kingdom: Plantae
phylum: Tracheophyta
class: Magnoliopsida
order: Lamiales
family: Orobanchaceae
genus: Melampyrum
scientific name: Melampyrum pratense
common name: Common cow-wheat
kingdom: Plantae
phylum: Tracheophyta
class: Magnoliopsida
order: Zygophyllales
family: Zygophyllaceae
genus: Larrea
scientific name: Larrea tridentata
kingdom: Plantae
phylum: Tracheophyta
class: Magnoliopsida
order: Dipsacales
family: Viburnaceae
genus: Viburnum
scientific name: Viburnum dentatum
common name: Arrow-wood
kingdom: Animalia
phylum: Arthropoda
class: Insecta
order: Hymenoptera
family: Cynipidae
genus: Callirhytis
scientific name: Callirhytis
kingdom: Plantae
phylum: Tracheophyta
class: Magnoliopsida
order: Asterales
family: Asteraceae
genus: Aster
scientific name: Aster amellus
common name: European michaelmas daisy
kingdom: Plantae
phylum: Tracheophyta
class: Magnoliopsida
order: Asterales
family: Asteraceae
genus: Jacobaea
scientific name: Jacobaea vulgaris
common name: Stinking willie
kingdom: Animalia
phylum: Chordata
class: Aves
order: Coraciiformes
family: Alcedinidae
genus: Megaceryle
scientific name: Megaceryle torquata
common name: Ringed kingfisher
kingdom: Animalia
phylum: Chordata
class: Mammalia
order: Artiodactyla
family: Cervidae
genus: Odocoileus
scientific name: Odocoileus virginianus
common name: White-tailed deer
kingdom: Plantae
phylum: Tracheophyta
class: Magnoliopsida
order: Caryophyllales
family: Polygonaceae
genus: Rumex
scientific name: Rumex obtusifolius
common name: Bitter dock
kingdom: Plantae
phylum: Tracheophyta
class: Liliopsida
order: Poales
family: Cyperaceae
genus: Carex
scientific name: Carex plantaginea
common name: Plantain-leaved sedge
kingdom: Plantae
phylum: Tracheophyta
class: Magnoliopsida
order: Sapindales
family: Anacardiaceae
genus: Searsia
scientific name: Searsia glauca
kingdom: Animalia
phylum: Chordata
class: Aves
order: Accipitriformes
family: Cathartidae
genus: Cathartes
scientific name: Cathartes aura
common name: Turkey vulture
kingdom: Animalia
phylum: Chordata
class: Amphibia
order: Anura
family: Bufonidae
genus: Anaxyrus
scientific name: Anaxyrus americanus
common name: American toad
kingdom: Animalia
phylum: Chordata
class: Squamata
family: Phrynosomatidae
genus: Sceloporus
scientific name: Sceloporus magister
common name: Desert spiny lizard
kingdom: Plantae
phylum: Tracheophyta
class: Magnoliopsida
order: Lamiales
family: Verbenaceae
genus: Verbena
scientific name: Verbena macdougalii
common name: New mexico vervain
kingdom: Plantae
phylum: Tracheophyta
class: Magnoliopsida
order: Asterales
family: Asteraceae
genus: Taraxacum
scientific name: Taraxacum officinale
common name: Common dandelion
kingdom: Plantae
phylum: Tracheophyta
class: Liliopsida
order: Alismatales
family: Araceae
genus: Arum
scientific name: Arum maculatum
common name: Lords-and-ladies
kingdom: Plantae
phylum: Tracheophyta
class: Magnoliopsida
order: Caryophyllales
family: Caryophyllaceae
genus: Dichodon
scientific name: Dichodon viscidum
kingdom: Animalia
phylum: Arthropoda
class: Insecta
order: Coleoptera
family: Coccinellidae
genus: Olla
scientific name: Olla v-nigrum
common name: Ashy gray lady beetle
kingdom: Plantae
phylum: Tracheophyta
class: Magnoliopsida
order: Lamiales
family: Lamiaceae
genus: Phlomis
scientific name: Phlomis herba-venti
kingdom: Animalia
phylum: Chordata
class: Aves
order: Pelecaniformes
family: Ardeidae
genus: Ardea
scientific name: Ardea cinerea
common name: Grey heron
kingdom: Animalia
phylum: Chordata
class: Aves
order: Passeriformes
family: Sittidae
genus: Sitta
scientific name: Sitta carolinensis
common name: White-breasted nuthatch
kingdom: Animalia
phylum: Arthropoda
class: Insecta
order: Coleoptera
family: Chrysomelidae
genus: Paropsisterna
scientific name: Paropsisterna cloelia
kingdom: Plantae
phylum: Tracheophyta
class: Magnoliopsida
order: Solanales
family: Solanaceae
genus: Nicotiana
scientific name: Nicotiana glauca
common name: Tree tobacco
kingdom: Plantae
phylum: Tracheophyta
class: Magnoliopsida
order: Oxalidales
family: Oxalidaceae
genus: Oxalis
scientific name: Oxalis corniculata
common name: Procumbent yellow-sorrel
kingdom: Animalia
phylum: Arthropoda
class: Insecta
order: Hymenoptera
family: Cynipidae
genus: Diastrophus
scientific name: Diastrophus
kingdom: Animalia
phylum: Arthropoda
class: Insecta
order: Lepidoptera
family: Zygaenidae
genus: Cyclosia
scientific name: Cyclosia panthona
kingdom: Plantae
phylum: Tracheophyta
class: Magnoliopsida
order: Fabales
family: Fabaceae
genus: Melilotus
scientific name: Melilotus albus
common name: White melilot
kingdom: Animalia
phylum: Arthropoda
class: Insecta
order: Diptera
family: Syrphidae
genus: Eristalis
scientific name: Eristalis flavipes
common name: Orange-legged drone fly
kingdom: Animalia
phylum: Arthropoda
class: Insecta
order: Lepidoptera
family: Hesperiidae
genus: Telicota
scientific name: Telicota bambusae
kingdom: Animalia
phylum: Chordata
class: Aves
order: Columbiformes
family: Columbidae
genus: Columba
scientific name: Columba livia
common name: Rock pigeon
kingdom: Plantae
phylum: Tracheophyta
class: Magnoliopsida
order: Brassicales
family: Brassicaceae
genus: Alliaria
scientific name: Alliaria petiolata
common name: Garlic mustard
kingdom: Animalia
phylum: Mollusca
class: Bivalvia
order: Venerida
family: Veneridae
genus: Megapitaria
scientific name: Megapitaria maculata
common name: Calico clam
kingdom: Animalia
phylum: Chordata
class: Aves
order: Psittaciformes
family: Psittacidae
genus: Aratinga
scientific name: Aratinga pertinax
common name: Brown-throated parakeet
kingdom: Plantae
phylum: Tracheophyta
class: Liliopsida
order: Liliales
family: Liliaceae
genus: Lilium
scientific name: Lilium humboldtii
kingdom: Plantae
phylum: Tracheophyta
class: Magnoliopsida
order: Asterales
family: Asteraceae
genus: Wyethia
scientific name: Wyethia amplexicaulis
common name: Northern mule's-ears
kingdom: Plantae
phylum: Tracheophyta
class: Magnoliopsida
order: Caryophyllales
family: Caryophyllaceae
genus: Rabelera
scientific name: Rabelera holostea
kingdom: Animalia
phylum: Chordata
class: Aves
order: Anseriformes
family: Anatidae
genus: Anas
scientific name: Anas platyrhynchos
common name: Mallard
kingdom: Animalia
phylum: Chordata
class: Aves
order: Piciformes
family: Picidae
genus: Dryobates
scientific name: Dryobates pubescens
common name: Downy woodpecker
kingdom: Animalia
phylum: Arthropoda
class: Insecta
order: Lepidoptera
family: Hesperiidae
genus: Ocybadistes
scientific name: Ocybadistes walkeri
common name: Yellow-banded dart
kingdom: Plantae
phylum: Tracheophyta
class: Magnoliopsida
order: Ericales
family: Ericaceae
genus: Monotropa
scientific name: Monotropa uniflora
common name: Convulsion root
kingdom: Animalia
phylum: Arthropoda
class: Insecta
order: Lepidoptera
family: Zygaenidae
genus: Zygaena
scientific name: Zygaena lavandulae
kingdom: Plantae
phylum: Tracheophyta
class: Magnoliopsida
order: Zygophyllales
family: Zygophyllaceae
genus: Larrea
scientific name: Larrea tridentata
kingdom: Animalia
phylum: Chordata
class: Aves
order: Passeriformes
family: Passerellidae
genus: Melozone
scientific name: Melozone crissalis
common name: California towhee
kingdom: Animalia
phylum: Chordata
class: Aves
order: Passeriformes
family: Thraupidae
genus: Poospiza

REQUIREMENT => Format the lines of the data above, starting at the line containing "family: Verbenaceae" and ending at the line containing "scientific name: Taraxacum officinale", as a JSON list of strings with one string per line and no blank lines.

SOLVED PROBLEM =>
[
  "family: Verbenaceae",
  "genus: Verbena",
  "scientific name: Verbena macdougalii",
  "common name: New mexico vervain",
  "kingdom: Plantae",
  "phylum: Tracheophyta",
  "class: Magnoliopsida",
  "order: Asterales",
  "family: Asteraceae",
  "genus: Taraxacum",
  "scientific name: Taraxacum officinale"
]